- [Task directions] From the data below, repeat exactly the lines from the line with "- **US** remained" to the line with "#GS3 #Economy #Report #Data", both included.

Saved entries

__________

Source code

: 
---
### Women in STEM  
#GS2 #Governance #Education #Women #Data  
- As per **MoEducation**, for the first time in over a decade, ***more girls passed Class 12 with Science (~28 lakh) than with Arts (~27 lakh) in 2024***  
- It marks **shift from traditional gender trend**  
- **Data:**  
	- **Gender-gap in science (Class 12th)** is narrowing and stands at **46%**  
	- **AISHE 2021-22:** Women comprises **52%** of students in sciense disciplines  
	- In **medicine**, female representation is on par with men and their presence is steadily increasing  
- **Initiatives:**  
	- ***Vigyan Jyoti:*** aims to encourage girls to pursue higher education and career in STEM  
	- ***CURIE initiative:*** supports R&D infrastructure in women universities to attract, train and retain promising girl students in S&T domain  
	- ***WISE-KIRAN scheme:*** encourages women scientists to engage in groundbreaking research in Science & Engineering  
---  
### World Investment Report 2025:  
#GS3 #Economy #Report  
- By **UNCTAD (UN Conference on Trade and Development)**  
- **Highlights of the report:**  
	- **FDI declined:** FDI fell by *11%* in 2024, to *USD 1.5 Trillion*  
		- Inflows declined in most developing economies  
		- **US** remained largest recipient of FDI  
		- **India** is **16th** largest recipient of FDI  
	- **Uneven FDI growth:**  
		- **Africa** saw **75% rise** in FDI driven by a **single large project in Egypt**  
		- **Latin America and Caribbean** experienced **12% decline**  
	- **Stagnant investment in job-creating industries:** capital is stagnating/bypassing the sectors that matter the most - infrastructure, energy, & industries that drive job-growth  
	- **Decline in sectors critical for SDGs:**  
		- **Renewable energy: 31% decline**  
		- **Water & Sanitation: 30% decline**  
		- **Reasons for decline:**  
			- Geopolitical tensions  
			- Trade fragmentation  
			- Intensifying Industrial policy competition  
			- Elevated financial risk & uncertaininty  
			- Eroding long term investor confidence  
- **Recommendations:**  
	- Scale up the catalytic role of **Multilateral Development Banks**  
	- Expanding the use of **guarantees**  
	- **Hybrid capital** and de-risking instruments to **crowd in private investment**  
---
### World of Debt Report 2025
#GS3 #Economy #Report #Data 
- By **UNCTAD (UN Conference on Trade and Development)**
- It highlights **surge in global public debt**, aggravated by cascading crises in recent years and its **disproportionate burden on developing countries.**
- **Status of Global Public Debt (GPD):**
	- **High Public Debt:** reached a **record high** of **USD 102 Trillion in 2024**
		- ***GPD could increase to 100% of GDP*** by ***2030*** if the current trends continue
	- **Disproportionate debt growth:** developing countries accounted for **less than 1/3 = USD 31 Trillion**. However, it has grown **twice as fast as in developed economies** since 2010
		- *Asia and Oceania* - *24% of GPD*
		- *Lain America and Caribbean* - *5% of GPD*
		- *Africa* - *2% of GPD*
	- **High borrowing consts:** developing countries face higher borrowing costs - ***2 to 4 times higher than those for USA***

__________

- [Expected answer]
		- **US** remained largest recipient of FDI  
		- **India** is **16th** largest recipient of FDI  
	- **Uneven FDI growth:**  
		- **Africa** saw **75% rise** in FDI driven by a **single large project in Egypt**  
		- **Latin America and Caribbean** experienced **12% decline**  
	- **Stagnant investment in job-creating industries:** capital is stagnating/bypassing the sectors that matter the most - infrastructure, energy, & industries that drive job-growth  
	- **Decline in sectors critical for SDGs:**  
		- **Renewable energy: 31% decline**  
		- **Water & Sanitation: 30% decline**  
		- **Reasons for decline:**  
			- Geopolitical tensions  
			- Trade fragmentation  
			- Intensifying Industrial policy competition  
			- Elevated financial risk & uncertaininty  
			- Eroding long term investor confidence  
- **Recommendations:**  
	- Scale up the catalytic role of **Multilateral Development Banks**  
	- Expanding the use of **guarantees**  
	- **Hybrid capital** and de-risking instruments to **crowd in private investment**  
---
### World of Debt Report 2025
#GS3 #Economy #Report #Data 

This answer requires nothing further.